Enabling Technologies for Airborne Electronic Warfare

Military & Aerospace Electronics

Published in Military & Aerospace Electronics
Written by J.R. Wilson

Airborne electronic warfare (EW) is heading in different directions as the U.S. Air Force, Navy, Army, and Marine Corps each stake out their own approaches, equipment requirements, tactics, techniques and procedures, and concepts of operation to deal with the rapidly evolving technologies flooding the 21st century world.

The Air Force has abandoned large-scale dedicated manned EW aircraft, the Navy is betting heavily on the Boeing EA-18G Growler, the Marines have eschewed the Growler in favor of equipping aircraft with cyber electronic warfare capabilities, and the Army is building a Multi-Function Electronic Warfare (MFEW) family of systems.

What all four have in common is a broader view of this growing arena, that includes EW, cyber warfare, and signals intelligence (SIGINT). Slowly for some, rapidly for others, it all now falls under the umbrella of electromagnetic spectrum warfare.

“Being able to maneuver in the electromagnetic spectrum is a fundamental tenant of all operations and has been for some time,” says Air Force Lt. Col. Dan Javorsek, program manager for the Mosaic Warfare Execution Portfolio at the U.S. Defense Advanced Research Projects Agency (DARPA) in Arlington, Va. “You can’t imagine any modern nation having a program without some expertise in the electromagnetic spectrum. Communications and EW all fit in the same part of the spectrum and you need to be able to manipulate that space.

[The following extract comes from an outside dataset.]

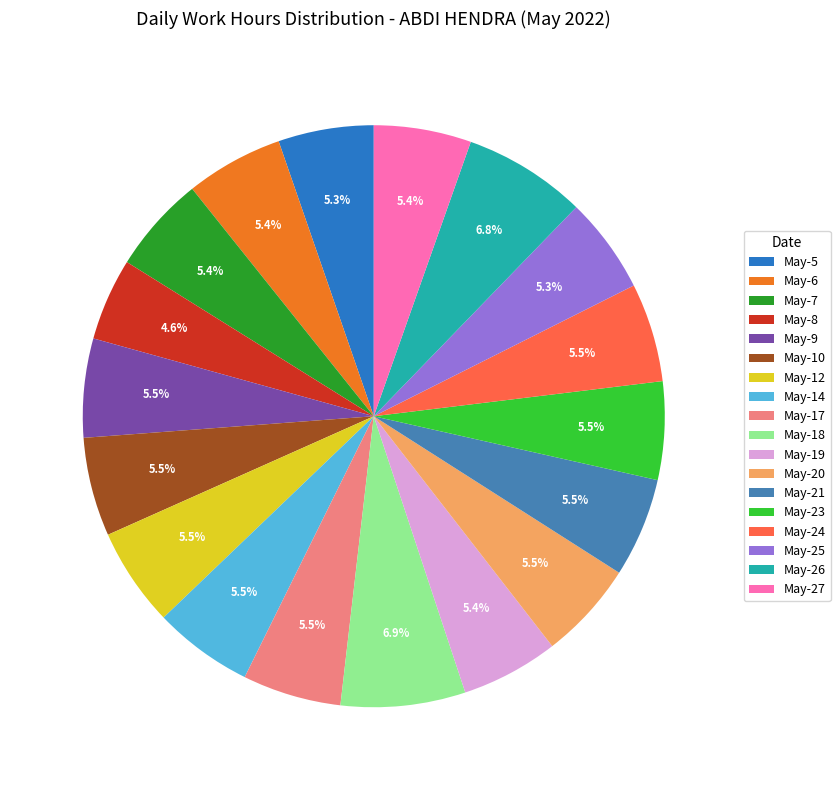

Count the number of slices in the pie.

18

“The transition to the digital world gives us a lot of new capabilities, but also a lot more things we need to manage,” Javorsek continues. “Most of the time there is an opportunity for the system user to modulate and control that, to use EW in an offensive and a defensive sense. If the user has maximum flexibility, which digital systems give us, that emphasis will move around a lot. The more we can control, manipulate and exploit the electromagnetic spectrum, the technology is really agnostic in terms of offense or defense.”

Electromagnetic spectrum as a domain

Many now see the electromagnetic spectrum as a major battle domain, to be managed and dominated, with EW a part of that.

“Twenty years ago, we were looking at the world through stovepipes, and EW was mildly interesting, but radar was the system of choice,” notes Joe Ottaviano, director of advanced product solutions at the Lockheed Martin Corp. Rotary and Mission Systems segment in Syracuse, N.Y. “As we have moved to digital, multifunction and EW systems have taken the forefront in how the warrior looks at the battlespace. So there has been a maturing of EW from an analog to digital multifunction capability.”

Airborne EW also is expanding as technological advances enable unmanned aerial vehicles (UAVs) to take on a growing role. Previously used primarily for intelligence, surveillance and reconnaissance (ISR) and hunter/killer missions, UAVs of all sizes are being considered to be EW platforms.

“With unmanned you do have the ability to do things you couldn’t or wouldn’t with a manned aircraft, such as projecting farther. There also are opportunities to use those in concert, which comes down to processing, storage, between platform networking, just a lot of computing infrastructure,” says David Jedynak, chief technology officer at the Curtiss-Wright Corp. Defense Solutions division in Ashburn, Va.

“As we are able to provide more and more capability in a smaller and smaller size, the capability that can go on an unmanned vehicle (UV) can continue to climb — or you can put equivalent capability on a smaller platform,” Jedynak says. “That means you can proliferate more EW, by degrees, to more different platforms, including smaller aircraft that couldn’t carry the old, heavy equipment.”

The main thrust in developing EW UAVs is some level of machine learning and autonomy, he adds.